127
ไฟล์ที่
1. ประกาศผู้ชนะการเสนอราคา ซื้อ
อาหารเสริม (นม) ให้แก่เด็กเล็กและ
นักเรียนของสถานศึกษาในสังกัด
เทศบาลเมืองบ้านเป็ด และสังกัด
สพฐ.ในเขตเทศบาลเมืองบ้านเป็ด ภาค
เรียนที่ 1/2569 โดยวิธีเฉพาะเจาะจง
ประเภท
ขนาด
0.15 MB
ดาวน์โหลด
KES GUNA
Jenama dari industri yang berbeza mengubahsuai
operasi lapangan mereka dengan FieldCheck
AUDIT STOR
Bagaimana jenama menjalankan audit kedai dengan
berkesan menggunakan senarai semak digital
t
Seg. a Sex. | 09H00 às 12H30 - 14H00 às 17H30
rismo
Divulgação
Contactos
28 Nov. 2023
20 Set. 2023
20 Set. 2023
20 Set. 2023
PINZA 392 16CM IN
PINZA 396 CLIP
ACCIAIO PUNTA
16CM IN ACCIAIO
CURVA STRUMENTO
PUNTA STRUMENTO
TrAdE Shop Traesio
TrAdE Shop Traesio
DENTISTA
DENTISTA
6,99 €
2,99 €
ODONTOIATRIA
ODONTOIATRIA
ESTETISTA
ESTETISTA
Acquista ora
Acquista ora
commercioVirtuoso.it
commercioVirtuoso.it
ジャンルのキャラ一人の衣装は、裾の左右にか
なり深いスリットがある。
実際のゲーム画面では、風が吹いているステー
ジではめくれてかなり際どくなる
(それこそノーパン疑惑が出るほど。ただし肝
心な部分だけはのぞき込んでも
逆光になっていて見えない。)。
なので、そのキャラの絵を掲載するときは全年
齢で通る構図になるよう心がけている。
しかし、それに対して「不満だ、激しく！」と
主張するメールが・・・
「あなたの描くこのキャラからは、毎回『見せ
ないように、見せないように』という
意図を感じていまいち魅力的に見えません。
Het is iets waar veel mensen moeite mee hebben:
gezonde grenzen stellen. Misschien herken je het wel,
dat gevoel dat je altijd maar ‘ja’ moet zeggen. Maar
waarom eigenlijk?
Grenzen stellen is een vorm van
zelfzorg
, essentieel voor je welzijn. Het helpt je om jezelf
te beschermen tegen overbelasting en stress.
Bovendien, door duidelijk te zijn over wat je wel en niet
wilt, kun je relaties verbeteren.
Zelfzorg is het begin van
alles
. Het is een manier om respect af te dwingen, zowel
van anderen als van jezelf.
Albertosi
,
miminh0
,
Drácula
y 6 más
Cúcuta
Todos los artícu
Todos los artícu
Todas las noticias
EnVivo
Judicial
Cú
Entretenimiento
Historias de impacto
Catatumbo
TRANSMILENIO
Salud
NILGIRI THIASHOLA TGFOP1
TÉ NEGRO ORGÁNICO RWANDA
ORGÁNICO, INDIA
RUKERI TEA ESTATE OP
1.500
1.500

^^^^

- [Activity] Reproduce every line of text in the entries above verbatim, keeping the original order and line breaks.

- [Exercise result]
127
ไฟล์ที่
1. ประกาศผู้ชนะการเสนอราคา ซื้อ
อาหารเสริม (นม) ให้แก่เด็กเล็กและ
นักเรียนของสถานศึกษาในสังกัด
เทศบาลเมืองบ้านเป็ด และสังกัด
สพฐ.ในเขตเทศบาลเมืองบ้านเป็ด ภาค
เรียนที่ 1/2569 โดยวิธีเฉพาะเจาะจง
ประเภท
ขนาด
0.15 MB
ดาวน์โหลด
KES GUNA
Jenama dari industri yang berbeza mengubahsuai
operasi lapangan mereka dengan FieldCheck
AUDIT STOR
Bagaimana jenama menjalankan audit kedai dengan
berkesan menggunakan senarai semak digital
t
Seg. a Sex. | 09H00 às 12H30 - 14H00 às 17H30
rismo
Divulgação
Contactos
28 Nov. 2023
20 Set. 2023
20 Set. 2023
20 Set. 2023
PINZA 392 16CM IN
PINZA 396 CLIP
ACCIAIO PUNTA
16CM IN ACCIAIO
CURVA STRUMENTO
PUNTA STRUMENTO
TrAdE Shop Traesio
TrAdE Shop Traesio
DENTISTA
DENTISTA
6,99 €
2,99 €
ODONTOIATRIA
ODONTOIATRIA
ESTETISTA
ESTETISTA
Acquista ora
Acquista ora
commercioVirtuoso.it
commercioVirtuoso.it
ジャンルのキャラ一人の衣装は、裾の左右にか
なり深いスリットがある。
実際のゲーム画面では、風が吹いているステー
ジではめくれてかなり際どくなる
(それこそノーパン疑惑が出るほど。ただし肝
心な部分だけはのぞき込んでも
逆光になっていて見えない。)。
なので、そのキャラの絵を掲載するときは全年
齢で通る構図になるよう心がけている。
しかし、それに対して「不満だ、激しく！」と
主張するメールが・・・
「あなたの描くこのキャラからは、毎回『見せ
ないように、見せないように』という
意図を感じていまいち魅力的に見えません。
Het is iets waar veel mensen moeite mee hebben:
gezonde grenzen stellen. Misschien herken je het wel,
dat gevoel dat je altijd maar ‘ja’ moet zeggen. Maar
waarom eigenlijk?
Grenzen stellen is een vorm van
zelfzorg
, essentieel voor je welzijn. Het helpt je om jezelf
te beschermen tegen overbelasting en stress.
Bovendien, door duidelijk te zijn over wat je wel en niet
wilt, kun je relaties verbeteren.
Zelfzorg is het begin van
alles
. Het is een manier om respect af te dwingen, zowel
van anderen als van jezelf.
Albertosi
,
miminh0
,
Drácula
y 6 más
Cúcuta
Todos los artícu
Todos los artícu
Todas las noticias
EnVivo
Judicial
Cú
Entretenimiento
Historias de impacto
Catatumbo
TRANSMILENIO
Salud
NILGIRI THIASHOLA TGFOP1
TÉ NEGRO ORGÁNICO RWANDA
ORGÁNICO, INDIA
RUKERI TEA ESTATE OP
1.500
1.500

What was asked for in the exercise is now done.